Arkad, the titular character in George S. Clason's, “The Richest Man in Babylon”, scoffs at the idea that “willpower” is what helps a man do things other men can’t do. Willpower is but the purpose to accomplish the task you set before yourself, he claims and encourages the listener to set a trifling task to build confidence in one's ability to do important things. He cautions against taking on something too difficult and impractical at first. As an example, he relates;

“Should I say to myself, ‘For a hundred days as I walk across the bridge to the city, I will pick from the road a pebble and cast it into the stream,’ I would do it. If on the seventh day I passed by without remembering, I would not say to myself, Tomorrow I will cast two pebbles which will do as well.’ Instead, I would retrace my steps and cast the pebble. Nor on the twentieth day would I say to myself, ‘Arkad, this is useless. What does it avail you to cast a pebble every day? Throw in a handful and be done with it.’ No, I would not say that nor do it. When I set a task for myself, I complete it.”

Arkad is trying to instill discipline as a “cure for a lean purse” but this lesson can be applied to many areas of life. I first heard this story in the context of the daily disciplines of my spiritual walk. For my “pebble”, I was encouraged to read the coinciding chapter from the book of Proverbs for each day of the month. On the first day of the month I would read chapter one and so on for two months. I had to “retrace my steps” a few times and honesty compels me to say I was tempted to “throw a handful” a time or two as well.

I am afraid my view of discipline was less than flattering. I saw discipline and accountability, discipline’s henchman, as words used by the strong and loud to exert power and control over the weak. They were the blunt swords used to enforce a punitive economy of doing what we are “supposed to do” or paying the price of shame. I saw failure and fear as the driving forces behind discipline and creativity was the casualty. For a long time, I could not reconcile my values of freedom and creativity with discipline.
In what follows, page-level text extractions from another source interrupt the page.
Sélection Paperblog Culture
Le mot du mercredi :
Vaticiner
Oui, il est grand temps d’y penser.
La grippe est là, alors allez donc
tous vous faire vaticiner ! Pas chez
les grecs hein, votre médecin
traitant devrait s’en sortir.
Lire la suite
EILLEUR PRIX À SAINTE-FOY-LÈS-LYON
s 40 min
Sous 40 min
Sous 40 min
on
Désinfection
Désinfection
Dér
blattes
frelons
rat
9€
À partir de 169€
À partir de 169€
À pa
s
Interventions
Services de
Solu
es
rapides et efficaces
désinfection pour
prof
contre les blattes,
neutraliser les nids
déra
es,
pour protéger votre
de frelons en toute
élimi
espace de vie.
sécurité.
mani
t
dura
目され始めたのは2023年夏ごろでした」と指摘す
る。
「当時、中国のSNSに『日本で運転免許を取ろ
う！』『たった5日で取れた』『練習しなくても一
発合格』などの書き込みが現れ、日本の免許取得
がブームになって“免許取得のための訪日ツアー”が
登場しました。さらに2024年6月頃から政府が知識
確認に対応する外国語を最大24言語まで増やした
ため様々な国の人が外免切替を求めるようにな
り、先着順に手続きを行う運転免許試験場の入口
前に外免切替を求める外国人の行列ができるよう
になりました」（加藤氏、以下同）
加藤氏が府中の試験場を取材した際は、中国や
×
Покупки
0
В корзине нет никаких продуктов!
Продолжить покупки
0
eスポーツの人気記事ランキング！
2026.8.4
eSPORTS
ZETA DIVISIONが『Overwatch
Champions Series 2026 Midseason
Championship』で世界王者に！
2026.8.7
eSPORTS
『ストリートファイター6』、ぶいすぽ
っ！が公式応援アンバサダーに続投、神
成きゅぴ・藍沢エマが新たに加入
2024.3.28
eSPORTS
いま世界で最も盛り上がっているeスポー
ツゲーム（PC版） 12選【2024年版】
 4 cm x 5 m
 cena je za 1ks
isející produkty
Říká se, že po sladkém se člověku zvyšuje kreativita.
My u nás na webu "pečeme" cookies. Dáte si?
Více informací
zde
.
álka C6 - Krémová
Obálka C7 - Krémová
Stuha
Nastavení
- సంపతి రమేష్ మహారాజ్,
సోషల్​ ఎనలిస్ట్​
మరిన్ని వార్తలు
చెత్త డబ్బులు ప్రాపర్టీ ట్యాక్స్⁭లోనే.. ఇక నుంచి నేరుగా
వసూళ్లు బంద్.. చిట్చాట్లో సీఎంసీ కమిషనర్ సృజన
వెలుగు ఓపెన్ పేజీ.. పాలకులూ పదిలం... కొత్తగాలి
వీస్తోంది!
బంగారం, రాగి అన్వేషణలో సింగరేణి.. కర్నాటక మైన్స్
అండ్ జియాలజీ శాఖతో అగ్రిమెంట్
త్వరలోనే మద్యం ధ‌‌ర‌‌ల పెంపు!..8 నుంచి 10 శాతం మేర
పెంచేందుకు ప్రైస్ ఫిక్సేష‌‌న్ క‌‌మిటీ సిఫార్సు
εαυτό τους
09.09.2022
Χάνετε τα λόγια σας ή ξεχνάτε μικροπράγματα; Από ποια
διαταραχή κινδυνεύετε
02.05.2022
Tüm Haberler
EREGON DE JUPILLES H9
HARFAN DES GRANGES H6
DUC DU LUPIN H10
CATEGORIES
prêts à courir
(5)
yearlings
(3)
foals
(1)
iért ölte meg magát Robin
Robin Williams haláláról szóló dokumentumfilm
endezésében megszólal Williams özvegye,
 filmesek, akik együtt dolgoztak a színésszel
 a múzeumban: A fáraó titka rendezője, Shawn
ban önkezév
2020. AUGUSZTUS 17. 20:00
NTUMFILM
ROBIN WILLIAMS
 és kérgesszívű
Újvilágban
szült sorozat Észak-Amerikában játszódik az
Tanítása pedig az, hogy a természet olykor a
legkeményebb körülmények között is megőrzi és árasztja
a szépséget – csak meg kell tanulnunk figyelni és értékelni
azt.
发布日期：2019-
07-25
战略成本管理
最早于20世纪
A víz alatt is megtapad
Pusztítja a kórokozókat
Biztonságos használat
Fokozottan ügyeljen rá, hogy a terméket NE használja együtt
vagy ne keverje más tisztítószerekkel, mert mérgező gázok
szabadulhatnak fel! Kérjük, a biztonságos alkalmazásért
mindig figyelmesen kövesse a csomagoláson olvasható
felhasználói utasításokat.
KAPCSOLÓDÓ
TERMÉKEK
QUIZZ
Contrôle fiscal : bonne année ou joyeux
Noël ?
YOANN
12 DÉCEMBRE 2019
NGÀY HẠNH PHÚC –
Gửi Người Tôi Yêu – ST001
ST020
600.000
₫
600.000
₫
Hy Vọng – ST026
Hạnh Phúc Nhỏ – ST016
God has met me in my darkest places and the light he has often brought has been creativity and freedom. They are the salve that say I matter. Some way, somehow, what I do matters. I love God for that. I love how the Word of God speaks to freedom and creativity in powerful ways. Oddly enough, that is how I came to see discipline as something that God has for my good. I accept that the God of the universe can communicate clearly with His beloved and he does so through the scriptures. Through the scriptures, God has much to say about discipline and I found that He was gently calling me to it.

I found my “trifling” task, not in the Proverbs, but in a glass of water. Proverbs was rich and beneficial and, though I can stick with the one-per-day pebble in doses, it proved to challenge me rather than build the confidence I lacked. I had to start smaller so I found a simple task that would improve my physical health. One of the first things I do every day is drink a glass of water. Within an hour of waking and before I eat or drink anything else, I drink a glass of water. It wakes my system, gets my metabolism going, helps my sinuses, and has many other positive effects. Most important of those effects, I find I can do it! I have also found that, as I embrace the discipline to do it, I have more energy and creativity.

Once I was able to reconcile discipline and creativity, I found many disciplines that I see are for my good. In the year following my father's death I found I had to lean into many of them. Rest, exercise, eating well, prayer, time with family, even grieving were all things I did because I knew they were for my good. As that season wound down, I found myself praying about what it would mean to move on. What would the transition look like to spend less effort caring for myself and more effort serving God and others. God’s answer, “Serve me, discipline will care for you.” I realized the daily disciplines I have been faithful to employ had become habits I could rely on without much effort. Really, how hard is it to drink a glass of water? Having allowed discipline to work its good, I was freed up to live and serve in other important matters. Having developed the discipline of throwing my pebble into the book of proverbs, I can now pay attention to what Proverbs is saying to me. My “lean purse” has begun to fatten.